Unit 03 of 8
Unit 3: From feature teams to empowered product teams in an AI context
Learning objectives
Understand the practical differences between feature teams and empowered teams. Navigate the specific challenges AI creates for team empowerment. Build a transition plan appropriate for your organization's readiness.
Video script
Reading material
The empowerment prerequisites
Empowered teams need four things to succeed.
Strategic context. Teams can't make good decisions without understanding the business context, the product strategy, and the competitive landscape. Before you empower teams, make sure they have access to this information and understand it.
Competent people. Empowerment amplifies what the team can do, good or bad. If the PM doesn't know how to run discovery, empowering the team just means they'll build the wrong things with more conviction. Invest in capability before you grant autonomy.
Organizational trust. Leadership has to trust that teams will make reasonable decisions. This trust is earned over time through demonstrated results, which creates a chicken-and-egg problem: teams need trust to get results, but they need results to earn trust. Start small to break the cycle.
Coaching leadership. Empowered teams need leaders who coach rather than direct. This means asking "What did you learn?" instead of "What did you build?" and "How are you thinking about this?" instead of "Here's what I think you should do." Many leaders need to develop this skill, especially those who were promoted for being strong individual contributors.
The transition playbook
Month 1-2: Pick one team. Choose a team with a strong PM, a willing engineering lead, and a supportive stakeholder. Give them a clear outcome to pursue. Protect them from the feature request pipeline. This team is your proof of concept.
Month 3-4: Demonstrate results. The pilot team should be able to show learning and early outcomes. Share these results broadly. The goal is to create a visible example of what empowered product work looks like.
Month 5-6: Expand carefully. Add one or two more teams to the empowered model. Each team needs the same prerequisites: strategic context, capable people, organizational trust, and coaching leadership. Don't expand faster than you can support.
Month 7-12: Institutionalize. Begin shifting organizational norms. Change how planning meetings work (outcomes first, then approaches). Change how reviews work (metrics first, then features). Change how success is defined (impact first, then velocity). These systemic changes are what make the transformation stick.
AI-specific considerations
When transitioning to empowered teams in an AI context, watch for these patterns.
"AI will solve our discovery problem." Teams might skip discovery because they believe AI data synthesis is sufficient. It isn't. Push teams to maintain customer contact even when AI is handling data analysis.
"We can ship faster, so we should commit to more." Leadership might increase expectations when they see AI-accelerated delivery. Protect the time savings for discovery and strategy. If every efficiency gain gets consumed by more commitments, empowerment is hollow.
"The AI told us this is the right approach." Teams might defer to AI-generated insights without applying their own judgment. Encourage healthy skepticism and human override of AI recommendations.
Practical exercise
Exercise: Transition plan
Design a 6-month transition plan for moving one team from feature team to empowered product team.

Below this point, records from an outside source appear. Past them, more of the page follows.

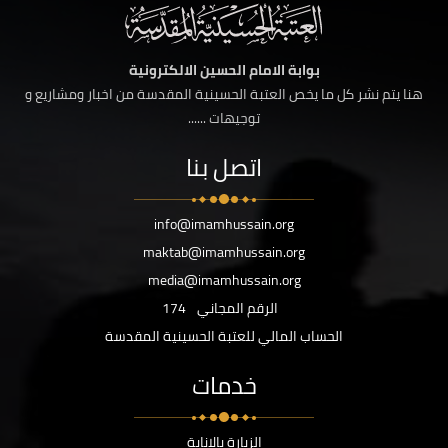
بوابة الامام الحسين الالكترونية
هنا يتم نشر كل ما يخص العتبة الحسينية المقدسة من اخبار ومشاريع و
توجيهات ......
اتصل بنا
info@imamhussain.org
maktab@imamhussain.org
media@imamhussain.org
الرقم المجاني
174
الحساب المالي للعتبة الحسينية المقدسة
خدمات
الزيارة بالانابة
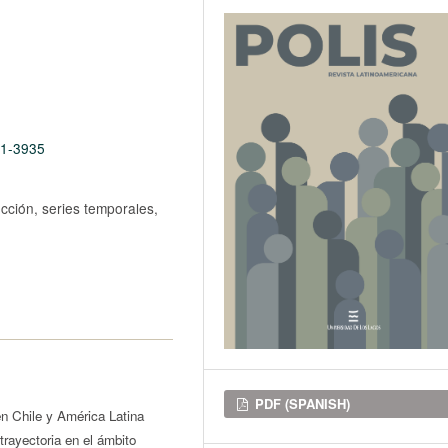
71-3935
ección, series temporales,
Downloads
PDF (SPANISH)
n Chile y América Latina
trayectoria en el ámbito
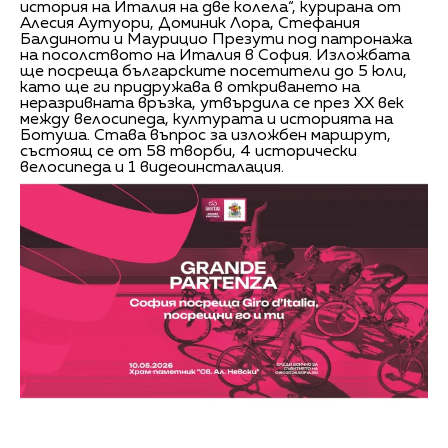
история на Италия на две колела“, курирана от
Алесия Аутуори, Доминик Лора, Стефания
Балдиноти и Маурицио Презути под патронажа
на посолството на Италия в София. Изложбата
ще посреща българските посетители до 5 юли,
като ще ги придружава в откриването на
неразривната връзка, утвърдила се през XX век
между велосипеда, културата и историята на
Ботуша. Става въпрос за изложбен маршрут,
състоящ се от 58 творби, 4 исторически
велосипеда и 1 видеоинсталация.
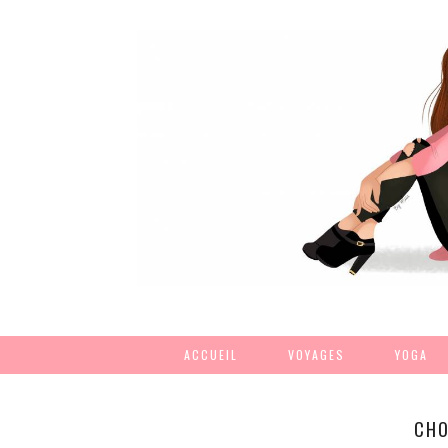
ACCUEIL
VOYAGES
YOGA
CHO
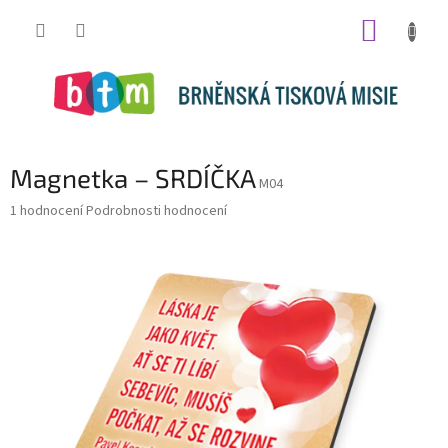
Přejít
NÁKUP
na
obsah
KOŠÍK
Magnetka – SRDÍČKA
M04
Průměrné
1 hodnocení
Podrobnosti hodnocení
hodnocení
produktu
je
1,0
z
5
hvězdiček.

- Which team would you choose and why?
- What outcome would you assign them?
- What prerequisites need to be in place before starting?
- What resistance do you expect from stakeholders, and how will you address it?
- How will you measure whether the transition is working?
- What AI-specific guardrails will you put in place?
Write your plan as a two-page proposal that you could present to your leadership team.
Leadership reflection: What leadership behavior in your organization most needs to change for empowered teams to succeed?